🤖 AI Summary
This paper addresses the measurability of “goal-directedness” in complex agents, identifying fundamental conceptual ambiguities and formalization challenges in both behavioral observation and internal-state probing—the two dominant methodological approaches. Methodologically, it integrates behavioral analysis, mechanistic explanation, and formal modeling to systematically examine the implicit assumptions and inherent limitations of behaviorist versus mechanist paradigms in goal attribution. The primary contribution is a rigorous demonstration that goal-directedness lacks objective quantifiability; instead, it is an observer-dependent, emergent property arising dynamically within multi-agent interactions. Consequently, the paper proposes a novel, non-reductionist, de-intrinsicized modeling framework for goals—one that eschews internal mental-state commitments and prioritizes relational, interactional structure. This conceptual reframing provides foundational groundwork for advancing AI interpretability, value alignment, and agent evaluation.
📝 Abstract
Our ability to predict the behavior of complex agents turns on the attribution of goals. Probing for goal-directed behavior comes in two flavors: Behavioral and mechanistic.

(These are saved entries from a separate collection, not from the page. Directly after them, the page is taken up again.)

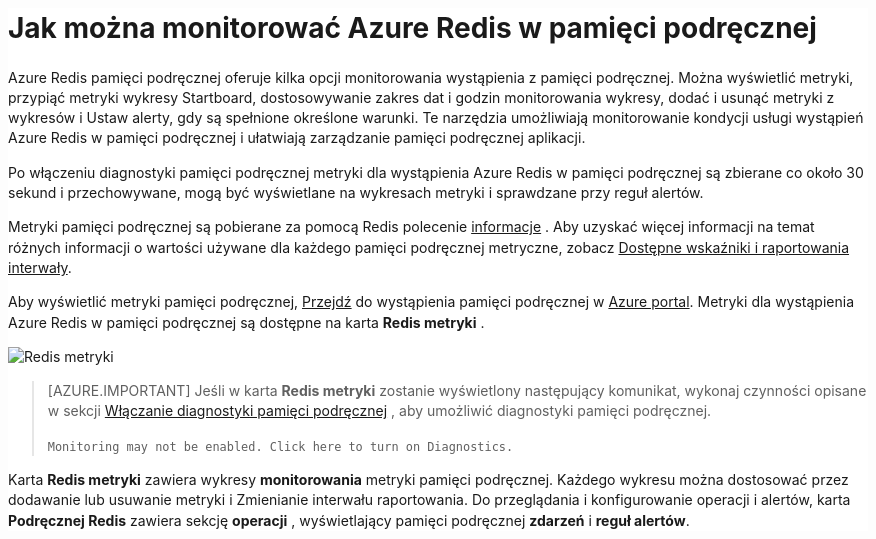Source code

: <properties 
    pageTitle="Monitorowanie pamięci podręcznej Azure Redis | Microsoft Azure" 
    description="Dowiedz się, jak monitorowanie kondycji i wydajności usługi wystąpień Azure Redis w pamięci podręcznej" 
    services="redis-cache" 
    documentationCenter="" 
    authors="steved0x" 
    manager="douge" 
    editor=""/>

<tags 
    ms.service="cache" 
    ms.workload="tbd" 
    ms.tgt_pltfrm="cache-redis" 
    ms.devlang="na" 
    ms.topic="article" 
    ms.date="08/30/2016" 
    ms.author="sdanie"/>

# <a name="how-to-monitor-azure-redis-cache"></a>Jak można monitorować Azure Redis w pamięci podręcznej

Azure Redis pamięci podręcznej oferuje kilka opcji monitorowania wystąpienia z pamięci podręcznej. Można wyświetlić metryki, przypiąć metryki wykresy Startboard, dostosowywanie zakres dat i godzin monitorowania wykresy, dodać i usunąć metryki z wykresów i Ustaw alerty, gdy są spełnione określone warunki. Te narzędzia umożliwiają monitorowanie kondycji usługi wystąpień Azure Redis w pamięci podręcznej i ułatwiają zarządzanie pamięci podręcznej aplikacji.

Po włączeniu diagnostyki pamięci podręcznej metryki dla wystąpienia Azure Redis w pamięci podręcznej są zbierane co około 30 sekund i przechowywane, mogą być wyświetlane na wykresach metryki i sprawdzane przy reguł alertów.

Metryki pamięci podręcznej są pobierane za pomocą Redis polecenie [informacje](http://redis.io/commands/info) . Aby uzyskać więcej informacji na temat różnych informacji o wartości używane dla każdego pamięci podręcznej metryczne, zobacz [Dostępne wskaźniki i raportowania interwały](#available-metrics-and-reporting-intervals).

Aby wyświetlić metryki pamięci podręcznej, [Przejdź](cache-configure.md#configure-redis-cache-settings) do wystąpienia pamięci podręcznej w [Azure portal](https://portal.azure.com). Metryki dla wystąpienia Azure Redis w pamięci podręcznej są dostępne na karta **Redis metryki** .

![Redis metryki][redis-cache-redis-metrics-blade]

>[AZURE.IMPORTANT] Jeśli w karta **Redis metryki** zostanie wyświetlony następujący komunikat, wykonaj czynności opisane w sekcji [Włączanie diagnostyki pamięci podręcznej](#enable-cache-diagnostics) , aby umożliwić diagnostyki pamięci podręcznej.
>
>`Monitoring may not be enabled. Click here to turn on Diagnostics.`

Karta **Redis metryki** zawiera wykresy **monitorowania** metryki pamięci podręcznej. Każdego wykresu można dostosować przez dodawanie lub usuwanie metryki i Zmienianie interwału raportowania. Do przeglądania i konfigurowanie operacji i alertów, karta **Podręcznej Redis** zawiera sekcję **operacji** , wyświetlający pamięci podręcznej **zdarzeń** i **reguł alertów**.


[redis-cache-enable-diagnostics]: ./media/cache-how-to-monitor/redis-cache-enable-diagnostics.png
[redis-cache-diagnostic-settings]: ./media/cache-how-to-monitor/redis-cache-diagnostic-settings.png
[redis-cache-configure-diagnostics]: ./media/cache-how-to-monitor/redis-cache-configure-diagnostics.png
[redis-cache-monitoring-part]: ./media/cache-how-to-monitor/redis-cache-monitoring-part.png
[redis-cache-usage-part]: ./media/cache-how-to-monitor/redis-cache-usage-part.png
[redis-cache-metric-blade]: ./media/cache-how-to-monitor/redis-cache-metric-blade.png
[redis-cache-edit-chart]: ./media/cache-how-to-monitor/redis-cache-edit-chart.png
[redis-cache-view-chart-details]: ./media/cache-how-to-monitor/redis-cache-view-chart-details.png
[redis-cache-operations-events]: ./media/cache-how-to-monitor/redis-cache-operations-events.png
[redis-cache-alert-rules]: ./media/cache-how-to-monitor/redis-cache-alert-rules.png
[redis-cache-add-alert]: ./media/cache-how-to-monitor/redis-cache-add-alert.png
[redis-cache-premium-monitor]: ./media/cache-how-to-monitor/redis-cache-premium-monitor.png
[redis-cache-premium-edit]: ./media/cache-how-to-monitor/redis-cache-premium-edit.png
[redis-cache-premium-chart-detail]: ./media/cache-how-to-monitor/redis-cache-premium-chart-detail.png
[redis-cache-premium-point-summary]: ./media/cache-how-to-monitor/redis-cache-premium-point-summary.png
[redis-cache-premium-point-shard]: ./media/cache-how-to-monitor/redis-cache-premium-point-shard.png
[redis-cache-redis-metrics]: ./media/cache-how-to-monitor/redis-cache-redis-metrics.png
[redis-cache-redis-metrics-blade]: ./media/cache-how-to-monitor/redis-cache-redis-metrics-blade.png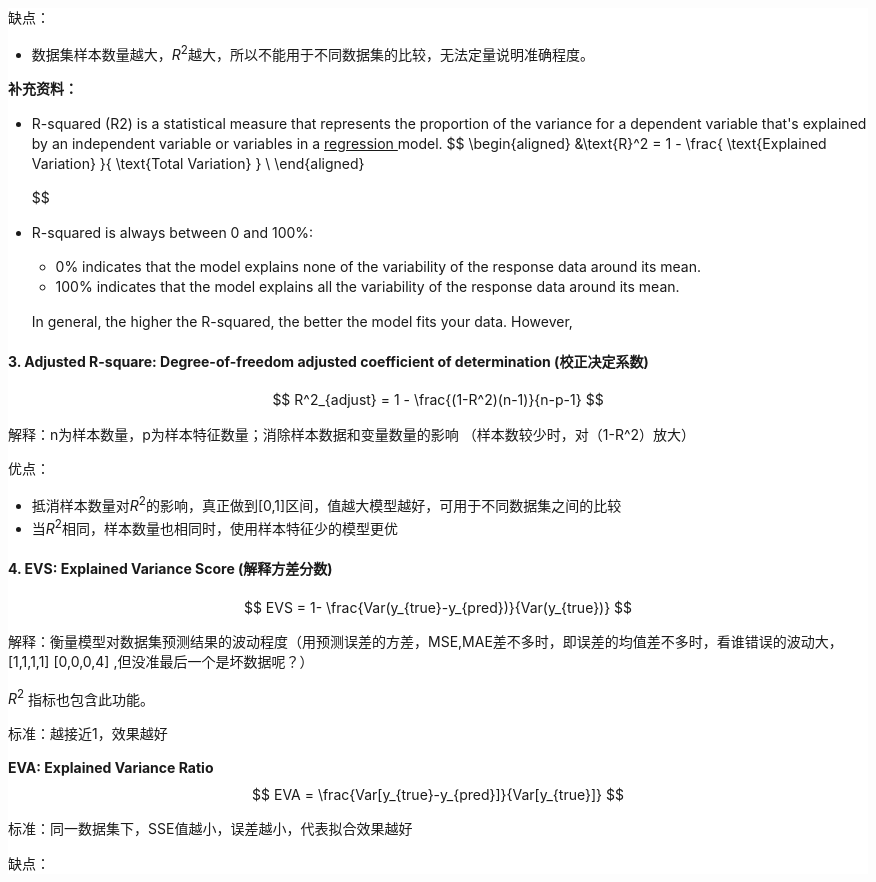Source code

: 缺点：

- 数据集样本数量越大，$R^2$越大，所以不能用于不同数据集的比较，无法定量说明准确程度。



**补充资料：**

- R-squared (R2) is a statistical measure that represents the proportion of the variance for a dependent variable that's explained by an independent variable or variables in a [regression ](https://www.investopedia.com/terms/r/regression.asp)model. 
  $$
  \begin{aligned} &\text{R}^2 = 1 - \frac{ \text{Explained Variation} }{ \text{Total Variation} } \\ \end{aligned}
  
  $$
  

- R-squared is always between 0 and 100%:

  - 0% indicates that the model explains none of the variability of the response data around its mean.
  - 100% indicates that the model explains all the variability of the response data around its mean.

  In general, the higher the R-squared, the better the model fits your data. However,

#### 3. Adjusted R-square: Degree-of-freedom adjusted coefficient of determination (校正决定系数)

$$
R^2_{adjust} = 1 - \frac{(1-R^2)(n-1)}{n-p-1}
$$

解释：n为样本数量，p为样本特征数量；消除样本数据和变量数量的影响 （样本数较少时，对（1-R^2）放大）

优点：

- 抵消样本数量对$R^2$的影响，真正做到[0,1]区间，值越大模型越好，可用于不同数据集之间的比较
- 当$R^2$相同，样本数量也相同时，使用样本特征少的模型更优

#### 4. EVS: Explained Variance Score (解释方差分数)

$$
EVS = 1- \frac{Var(y_{true}-y_{pred})}{Var(y_{true})}
$$

解释：衡量模型对数据集预测结果的波动程度（用预测误差的方差，MSE,MAE差不多时，即误差的均值差不多时，看谁错误的波动大， [1,1,1,1] [0,0,0,4] ,但没准最后一个是坏数据呢？）

$R^2$ 指标也包含此功能。

标准：越接近1，效果越好

**EVA: Explained Variance Ratio**
$$
EVA = \frac{Var[y_{true}-y_{pred}]}{Var[y_{true}]}
$$


标准：同一数据集下，SSE值越小，误差越小，代表拟合效果越好 

缺点：
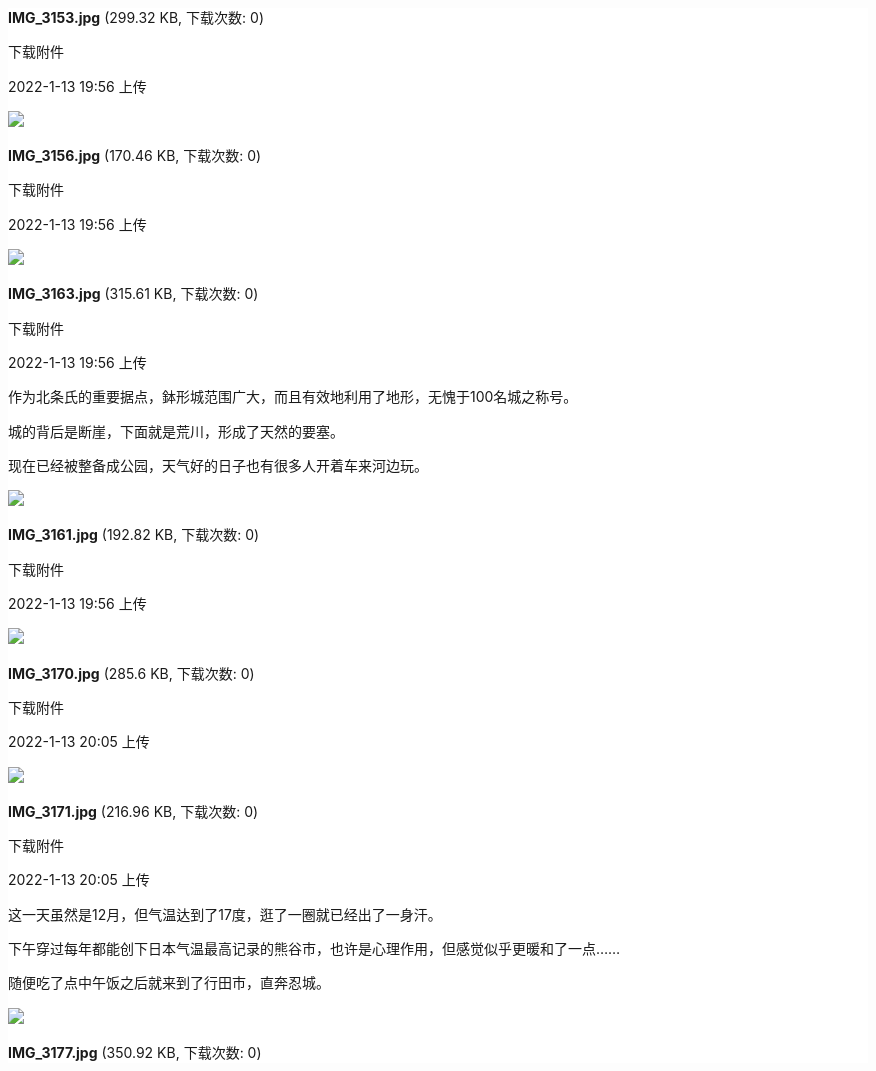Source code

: <strong>IMG_3153.jpg</strong> (299.32 KB, 下载次数: 0)

下载附件

2022-1-13 19:56 上传

<img src="https://img.saraba1st.com/forum/202201/13/205636b6k0sz4q09jswz6c.jpg" referrerpolicy="no-referrer">

<strong>IMG_3156.jpg</strong> (170.46 KB, 下载次数: 0)

下载附件

2022-1-13 19:56 上传

<img src="https://img.saraba1st.com/forum/202201/13/205637bwnofw0ov0jo0kgh.jpg" referrerpolicy="no-referrer">

<strong>IMG_3163.jpg</strong> (315.61 KB, 下载次数: 0)

下载附件

2022-1-13 19:56 上传

作为北条氏的重要据点，鉢形城范围广大，而且有效地利用了地形，无愧于100名城之称号。

城的背后是断崖，下面就是荒川，形成了天然的要塞。

现在已经被整备成公园，天气好的日子也有很多人开着车来河边玩。

<img src="https://img.saraba1st.com/forum/202201/13/205637kmr8ihacgzq9ygn4.jpg" referrerpolicy="no-referrer">

<strong>IMG_3161.jpg</strong> (192.82 KB, 下载次数: 0)

下载附件

2022-1-13 19:56 上传

<img src="https://img.saraba1st.com/forum/202201/13/210508pndh1n9x3xxlx9oh.jpg" referrerpolicy="no-referrer">

<strong>IMG_3170.jpg</strong> (285.6 KB, 下载次数: 0)

下载附件

2022-1-13 20:05 上传

<img src="https://img.saraba1st.com/forum/202201/13/210508lchf1ncc4cz7fzcv.jpg" referrerpolicy="no-referrer">

<strong>IMG_3171.jpg</strong> (216.96 KB, 下载次数: 0)

下载附件

2022-1-13 20:05 上传

这一天虽然是12月，但气温达到了17度，逛了一圈就已经出了一身汗。

下午穿过每年都能创下日本气温最高记录的熊谷市，也许是心理作用，但感觉似乎更暖和了一点……

随便吃了点中午饭之后就来到了行田市，直奔忍城。

<img src="https://img.saraba1st.com/forum/202201/13/210756aql4h3xs21a7j1a1.jpg" referrerpolicy="no-referrer">

<strong>IMG_3177.jpg</strong> (350.92 KB, 下载次数: 0)
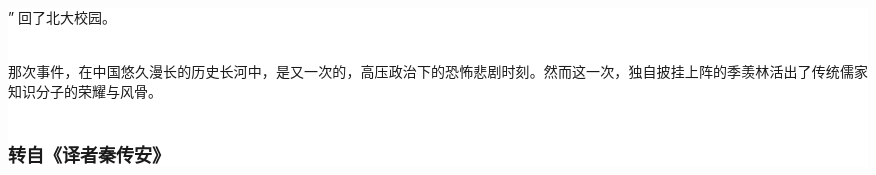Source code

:    ”
  </span>
  <span class="s1" style="font-kerning: none;">
   回了北大校园。
  </span>
 </p>
 <p class="p1" style='margin: 0px; text-align: justify; font-variant-numeric: normal; font-variant-east-asian: normal; font-stretch: normal; line-height: normal; font-family: "Trebuchet MS"; -webkit-text-stroke-color: rgb(0, 0, 0); min-height: 19px;'>
  <span class="s1" style="font-kerning: none;">
  </span>
  <br/>
 </p>
 <p class="p2" style='margin: 0px; text-align: justify; font-variant-numeric: normal; font-variant-east-asian: normal; font-stretch: normal; line-height: normal; font-family: "PingFang SC"; -webkit-text-stroke-color: rgb(0, 0, 0);'>
  <span class="s1" style="font-kerning: none;">
   那次事件，在中国悠久漫长的历史长河中，是又一次的，高压政治下的恐怖悲剧时刻。然而这一次，独自披挂上阵的季羡林活出了传统儒家知识分子的荣耀与风骨。
  </span>
 </p>
 <p class="p1" style='margin: 0px; text-align: justify; font-variant-numeric: normal; font-variant-east-asian: normal; font-stretch: normal; line-height: normal; font-family: "Trebuchet MS"; -webkit-text-stroke-color: rgb(0, 0, 0); min-height: 19px;'>
  <span class="s1" style="font-kerning: none;">
  </span>
  <br/>
 </p>
 <p class="p1" style='margin: 0px; text-align: justify; font-variant-numeric: normal; font-variant-east-asian: normal; font-stretch: normal; line-height: normal; font-family: "Trebuchet MS"; -webkit-text-stroke-color: rgb(0, 0, 0); min-height: 19px;'>
  <b>
   <font size="4">
    <span class="s1" style="font-kerning: none;">
    </span>
    <br/>
   </font>
  </b>
 </p>
 <p class="p2" style='margin: 0px; text-align: justify; font-variant-numeric: normal; font-variant-east-asian: normal; font-stretch: normal; line-height: normal; font-family: "PingFang SC"; -webkit-text-stroke-color: rgb(0, 0, 0);'>
  <span class="s1" style="font-kerning: none;">
   <b>
    <font size="4">
     转自《译者秦传安》
    </font>
   </b>
  </span>
 </p>
</div>

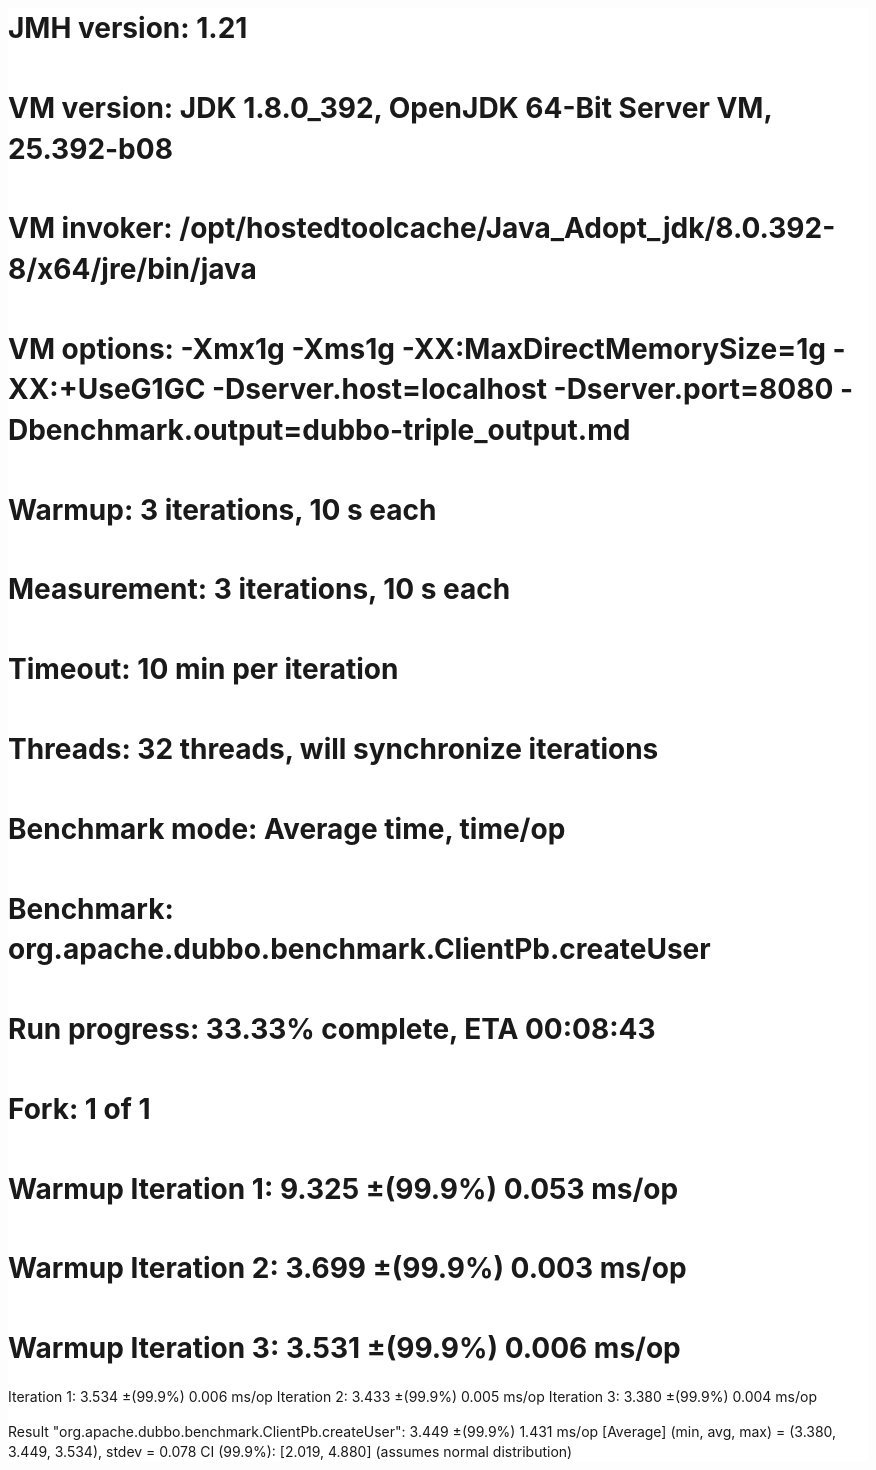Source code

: 
# JMH version: 1.21
# VM version: JDK 1.8.0_392, OpenJDK 64-Bit Server VM, 25.392-b08
# VM invoker: /opt/hostedtoolcache/Java_Adopt_jdk/8.0.392-8/x64/jre/bin/java
# VM options: -Xmx1g -Xms1g -XX:MaxDirectMemorySize=1g -XX:+UseG1GC -Dserver.host=localhost -Dserver.port=8080 -Dbenchmark.output=dubbo-triple_output.md
# Warmup: 3 iterations, 10 s each
# Measurement: 3 iterations, 10 s each
# Timeout: 10 min per iteration
# Threads: 32 threads, will synchronize iterations
# Benchmark mode: Average time, time/op
# Benchmark: org.apache.dubbo.benchmark.ClientPb.createUser

# Run progress: 33.33% complete, ETA 00:08:43
# Fork: 1 of 1
# Warmup Iteration   1: 9.325 ±(99.9%) 0.053 ms/op
# Warmup Iteration   2: 3.699 ±(99.9%) 0.003 ms/op
# Warmup Iteration   3: 3.531 ±(99.9%) 0.006 ms/op
Iteration   1: 3.534 ±(99.9%) 0.006 ms/op
Iteration   2: 3.433 ±(99.9%) 0.005 ms/op
Iteration   3: 3.380 ±(99.9%) 0.004 ms/op


Result "org.apache.dubbo.benchmark.ClientPb.createUser":
  3.449 ±(99.9%) 1.431 ms/op [Average]
  (min, avg, max) = (3.380, 3.449, 3.534), stdev = 0.078
  CI (99.9%): [2.019, 4.880] (assumes normal distribution)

The former proposes that goal-directedness can be estimated through behavioral observation, whereas the latter attempts to probe for goals in internal model states. We work through the assumptions behind both approaches, identifying technical and conceptual problems that arise from formalizing goals in agent systems. We arrive at the perhaps surprising position that goal-directedness cannot be measured objectively. We outline new directions for modeling goal-directedness as an emergent property of dynamic, multi-agent systems.